Past transgressions in voting rights for blacks continue to haunt the American South — or at least haunt those people who fought against blacks having any voting rights.
Alabama was the latest southern state to be told by the United States Department of Justice that, no, we are not allowing you to come out from under monitoring of your elections put in place after passage of the 1965 Voting Rights Act.
I know that Mississippi in recent years also challenged (and lost) the federal law that mandates federal scrutiny of its elections, particularly the redrawing of voting district lines. The monitoring law affects a sweep of southern states, including Georgia, and even some counties in California, New York, South Dakota, Michigan and New Hampshire.
What it basically says is that even minute changes in election law in those places must be precleared by the Justice Department before they can be instituted. An Associated Press story out of Washington said that the preclearance coverage has been “triggered by past discrimination not only against blacks, but also against American Indians, Asian-Americans, Alaskan natives (and) Hispanics.”
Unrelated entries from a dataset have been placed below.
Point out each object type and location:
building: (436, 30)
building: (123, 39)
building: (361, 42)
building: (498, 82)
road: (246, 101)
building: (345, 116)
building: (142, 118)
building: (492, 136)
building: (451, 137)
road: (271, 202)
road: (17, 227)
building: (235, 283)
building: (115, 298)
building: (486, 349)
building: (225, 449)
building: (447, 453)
The AP report added that the feds can point to several examples of discrimination in recent times, including “legislators in Mississippi and Georgia using racial epithets during redistricting debates.” Lawmakers in those states went to the podium of either the House of Representatives or Senate in their capitol building during discussions of voting redistricting and used the, uh, well, I think you and I both know which word was employed in said discussions.
The whole matter of discrimination in voting rights has been on the nation’s election table since this nation came into existence. The issue reared its ugly head in modern times in the 1960s when there were killings and destruction of much personal property across the South during the civil rights movement, fought over constitutionally granted rights and privileges denied to blacks.
After the wars of 1964, the number of minority voters rose steadily in most states except my native Mississippi, where the black voting registration rate was still less than 10 percent by 1965. That rate had jumped by then to 31.6 percent in Louisiana, 27.4 percent in Georgia and 19.3 percent in Alabama. Hundreds of thousands more blacks had become registered voters in 1966, and the participation rate has grown exponentially to where today anyone who meets the voter requirements can vote. Even Mississippi has made amazing gains and now has the largest percentage of black elected officials in the land.
But don’t think that voting rights discrimination has been erased in the states governed by preclearance. The AP reported that one Alabama town near Birmingham in 2006 redrew its voting districts for city council seats, eliminating its only black-majority district, causing the black incumbent to lose out. The Justice Department tossed the election, restored the black-majority district and the incumbent won back his seat. Obviously, the battle for voting rights isn’t over.
Lest anyone believe this is some conspiracy by Democrats, the Justice Department in that case came under George W. Bush’s presidency.
Mac Gordon is a retired reporter who lives near Blakely and writes an occasional opinion column for The Albany Herald.